• [Exercise aim]
With pictures omitted, copy exactly every line from the one that contains "Déclaration d'activité , numéro" to the end of the listing below.

Segment Open

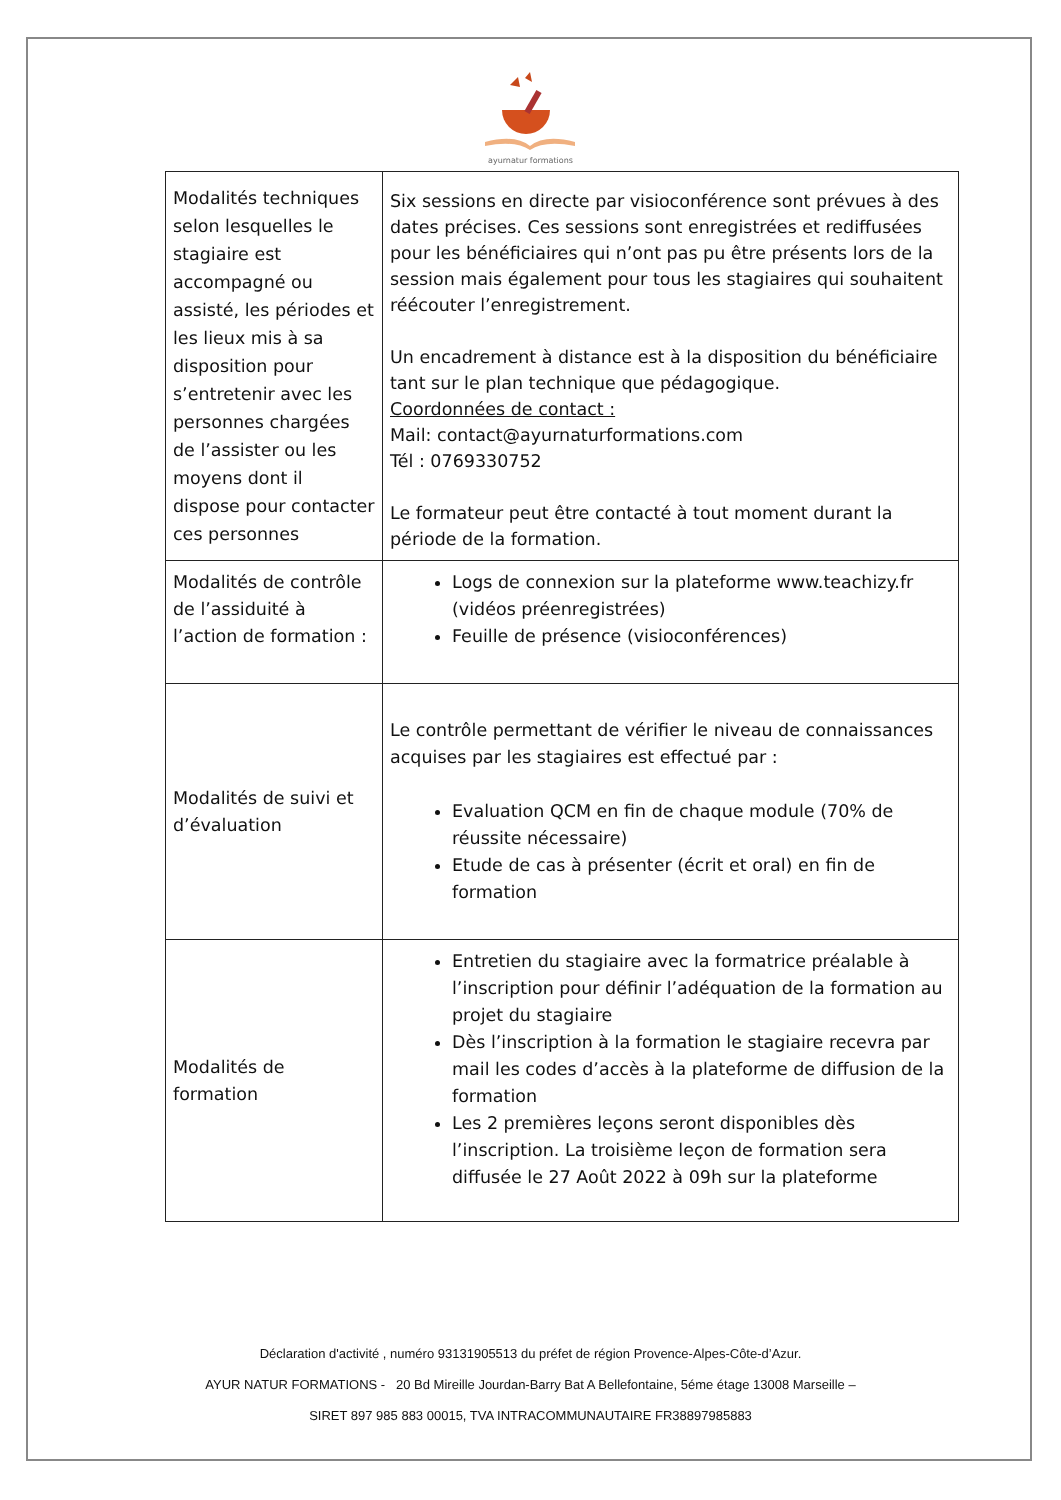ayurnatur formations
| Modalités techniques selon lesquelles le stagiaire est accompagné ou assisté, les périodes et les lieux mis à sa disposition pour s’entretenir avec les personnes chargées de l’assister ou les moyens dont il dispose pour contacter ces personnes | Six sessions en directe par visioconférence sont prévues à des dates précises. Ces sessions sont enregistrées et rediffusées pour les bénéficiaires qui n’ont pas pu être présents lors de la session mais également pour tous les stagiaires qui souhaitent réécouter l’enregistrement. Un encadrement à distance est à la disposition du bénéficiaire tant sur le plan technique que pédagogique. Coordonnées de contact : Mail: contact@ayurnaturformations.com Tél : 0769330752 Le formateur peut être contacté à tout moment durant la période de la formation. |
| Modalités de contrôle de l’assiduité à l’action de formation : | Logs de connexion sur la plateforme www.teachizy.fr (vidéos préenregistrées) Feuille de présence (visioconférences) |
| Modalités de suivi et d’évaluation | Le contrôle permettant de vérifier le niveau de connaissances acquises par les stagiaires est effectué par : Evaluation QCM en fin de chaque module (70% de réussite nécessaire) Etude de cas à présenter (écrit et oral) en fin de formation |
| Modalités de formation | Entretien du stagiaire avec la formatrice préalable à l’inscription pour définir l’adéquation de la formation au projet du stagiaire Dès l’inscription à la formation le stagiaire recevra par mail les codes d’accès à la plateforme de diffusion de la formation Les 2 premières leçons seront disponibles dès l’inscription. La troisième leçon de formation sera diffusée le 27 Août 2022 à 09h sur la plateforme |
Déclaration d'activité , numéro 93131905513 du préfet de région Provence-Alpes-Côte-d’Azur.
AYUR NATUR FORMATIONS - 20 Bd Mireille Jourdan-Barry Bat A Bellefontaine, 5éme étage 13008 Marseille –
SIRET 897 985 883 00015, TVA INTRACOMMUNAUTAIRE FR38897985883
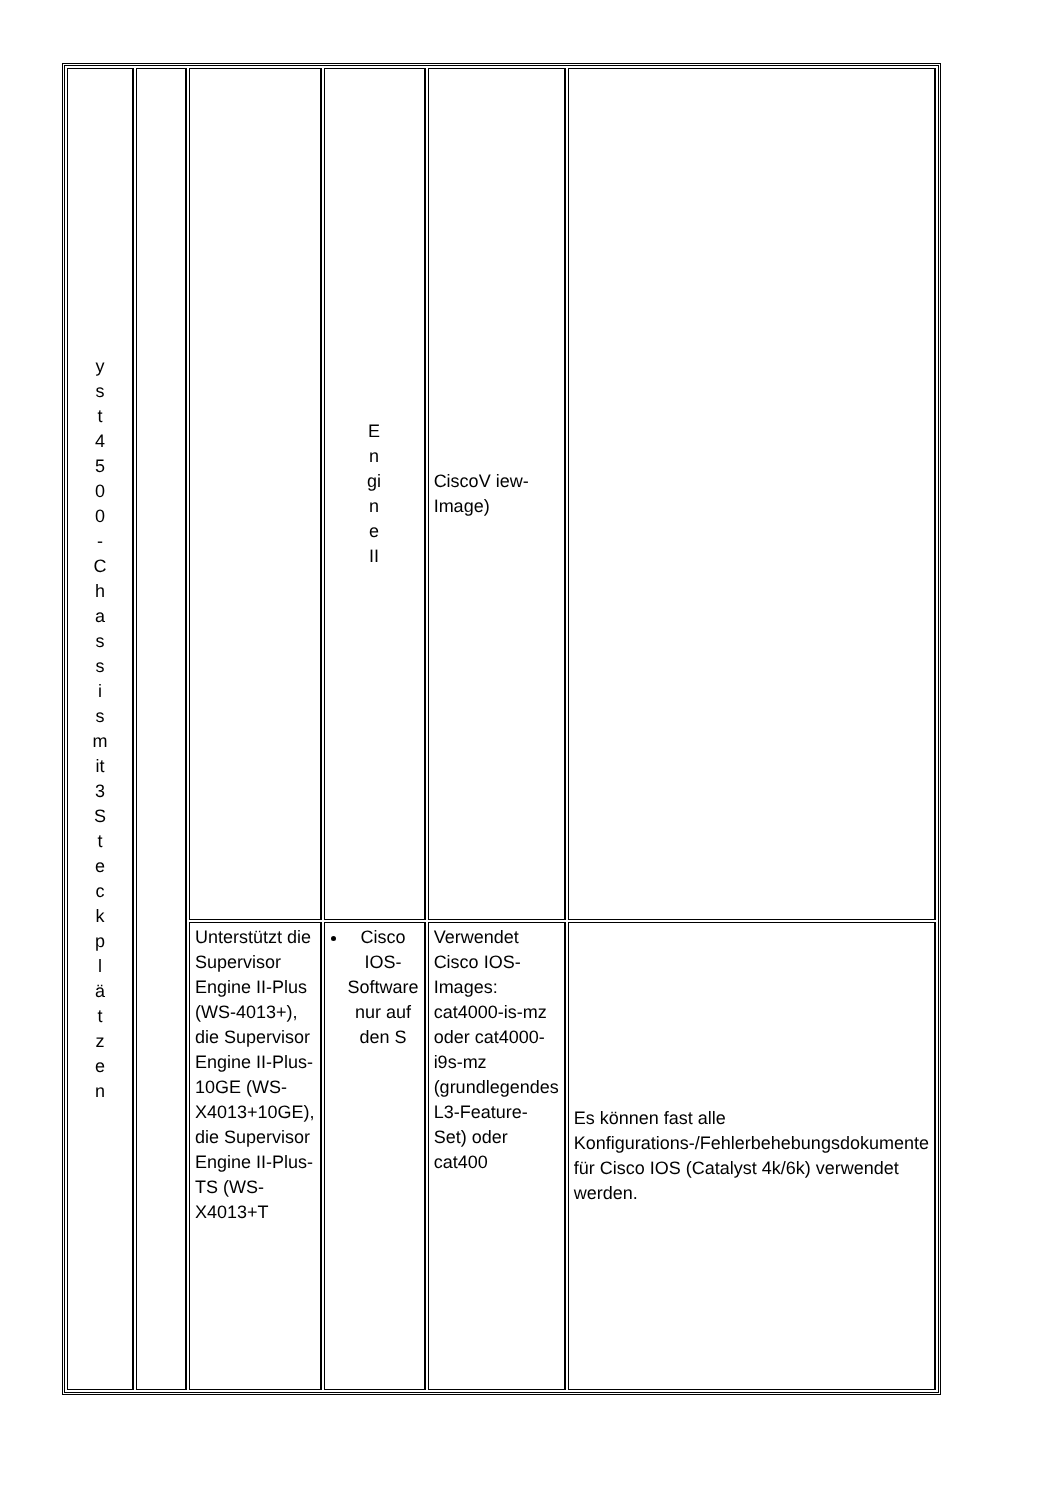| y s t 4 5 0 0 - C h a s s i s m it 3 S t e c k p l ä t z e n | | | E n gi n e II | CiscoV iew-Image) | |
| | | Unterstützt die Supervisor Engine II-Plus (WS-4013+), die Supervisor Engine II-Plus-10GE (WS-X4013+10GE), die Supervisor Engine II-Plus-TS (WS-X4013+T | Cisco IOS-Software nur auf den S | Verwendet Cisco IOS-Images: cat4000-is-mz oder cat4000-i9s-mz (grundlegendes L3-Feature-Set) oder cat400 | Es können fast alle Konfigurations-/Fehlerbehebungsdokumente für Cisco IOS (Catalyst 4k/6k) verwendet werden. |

Segment Closed

• [Response area]
Déclaration d'activité , numéro 93131905513 du préfet de région Provence-Alpes-Côte-d’Azur.
AYUR NATUR FORMATIONS - 20 Bd Mireille Jourdan-Barry Bat A Bellefontaine, 5éme étage 13008 Marseille –
SIRET 897 985 883 00015, TVA INTRACOMMUNAUTAIRE FR38897985883
| y s t 4 5 0 0 - C h a s s i s m it 3 S t e c k p l ä t z e n | | | E n gi n e II | CiscoV iew-Image) | |
| | | Unterstützt die Supervisor Engine II-Plus (WS-4013+), die Supervisor Engine II-Plus-10GE (WS-X4013+10GE), die Supervisor Engine II-Plus-TS (WS-X4013+T | Cisco IOS-Software nur auf den S | Verwendet Cisco IOS-Images: cat4000-is-mz oder cat4000-i9s-mz (grundlegendes L3-Feature-Set) oder cat400 | Es können fast alle Konfigurations-/Fehlerbehebungsdokumente für Cisco IOS (Catalyst 4k/6k) verwendet werden. |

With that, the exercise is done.